Ideally this would include "real-time" instruction and mentoring, and I am hopeful I will be able to find the time and resources to pursue that. But after all, I have a ton of art books to keep me busy and they will help me to commit myself to a regular staple of study through experimentation, self-guided lessons, etc. *Note: For a fascinating and inspiring look at one artist's documented learning processes, check out Paul Foxton's wonderful info-packed site Learning to See.

Also, I love landscape painting and I will continue with this tract, but I'm feeling a great desire to become reacquainted with and develop a greater understanding of the human form. Along those lines, I will make a greater commitment to paint much more often from life--if not daily, nearly so.  Whether this means painting en plein air or still life or portraiture, (or even if it is a 5 minute sketch waiting for my haircut) I continue to see so much benefit to this practice and its time to commit to working from life as a regular discipline.

Obviously all of this will need to be worked out in greater detail into more specific goals and a measurable plan, but this is where I'm heading as for the year ahead. I guess if I had to boil everything down to one word I'd say that what it is I'm after is to achieve a greater level of mastery with my work.

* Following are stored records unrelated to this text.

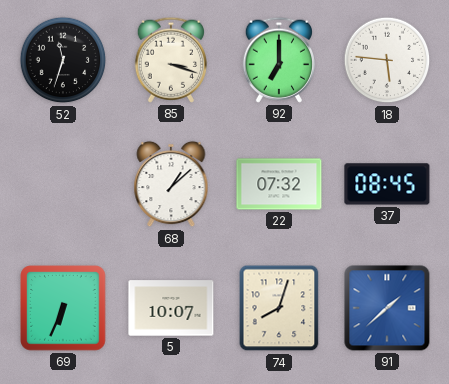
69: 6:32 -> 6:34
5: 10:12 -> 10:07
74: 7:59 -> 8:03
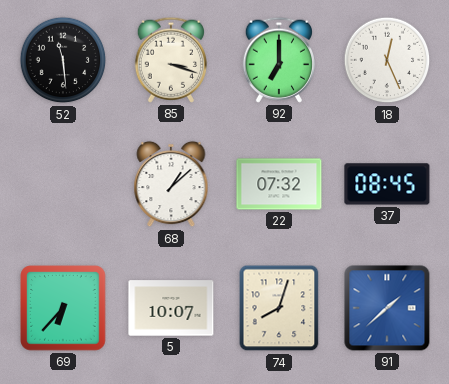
52: 11:33 -> 11:29
18: 5:46 -> 12:26
69: 6:34 -> 6:37
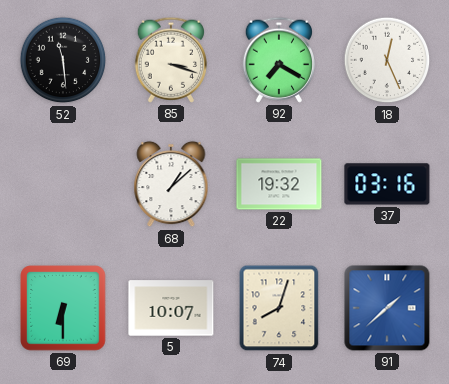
92: 7:00 -> 7:20
22: 07:32 -> 19:32
37: 08:45 -> 03:16
69: 6:37 -> 6:30
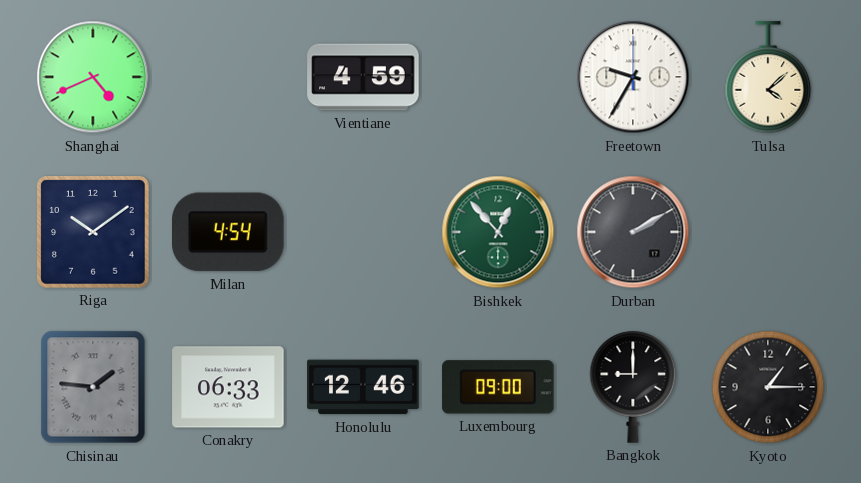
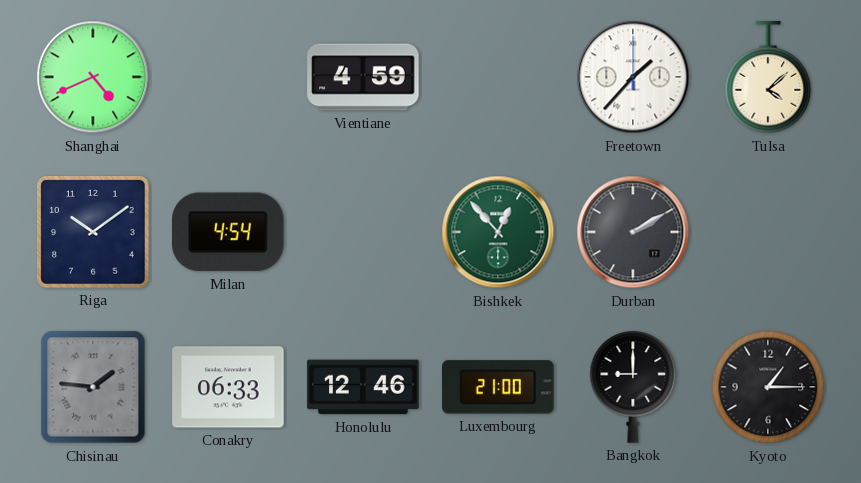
Freetown: 9:35 -> 1:37
Luxembourg: 09:00 -> 21:00
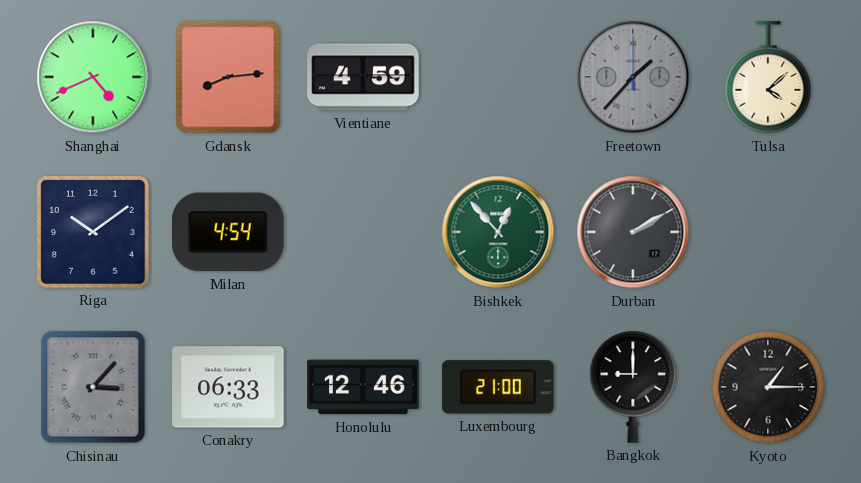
Gdansk: none -> 8:14
Freetown dial: white -> grey
Chisinau: 1:46 -> 3:07
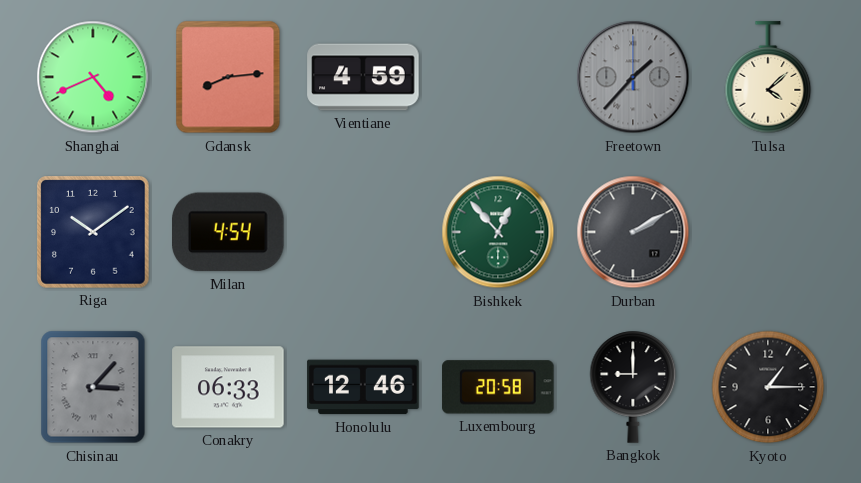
Luxembourg: 21:00 -> 20:58
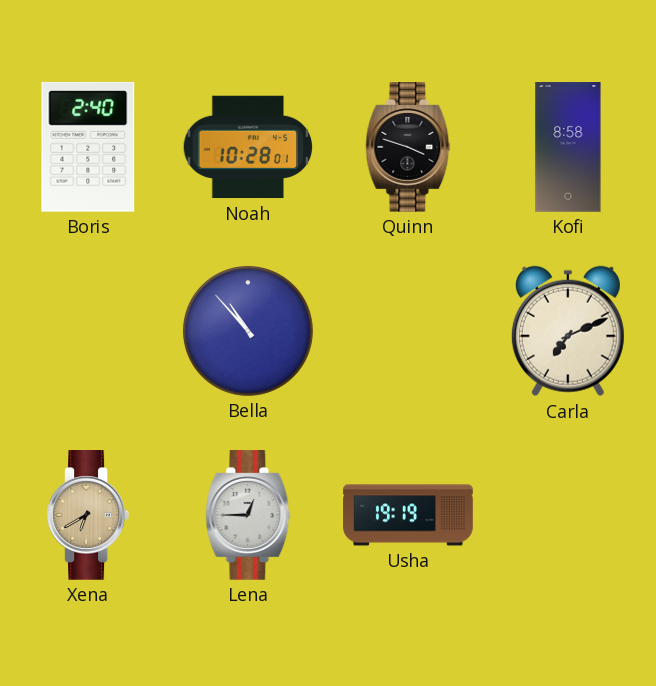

Now that's a big, expansive scary word if I ever saw one! And  while it's really too broad to write down as a year long goal,  it can be a guidepost by which my artistic goals can be set. It is said that it takes 10,000 hours to achieve mastery at something. Whether or not this is exact, what it tells me is that it's not something that's likely to be attained in a year!  It's not as if I'm starting from zero, but even so, in truth it may not even be attained in a lifetime, for that matter, even with a disciplined plan.

I do wonder though, as an artist, how do you really know you've arrived? Do you suddenly wake up one day and say, "I'm a master!" It seems a bit of a moving target. Each new level of understanding inevitably leads to new questions, new challenges, and raising the bar ever higher. To quote Gertrude Stein, "There is no there there."

To my mind, arriving really isn't the point. The way I see it, mastery has more to do with a state of being than a state of arriving. It's more about process than it is about product. It's a state of flow. Certainly there is tangible accomplishment produced as well, and I guess the accomplishment part is what we tend to focus on when we think of someone mastering something. But I really see those kinds of results as more of a by-product of something much greater. And yet, it is the by-products that are the most measurable so that's the starting point I'll use to make my plan.  Better get to it. 10000 hours is a long way off.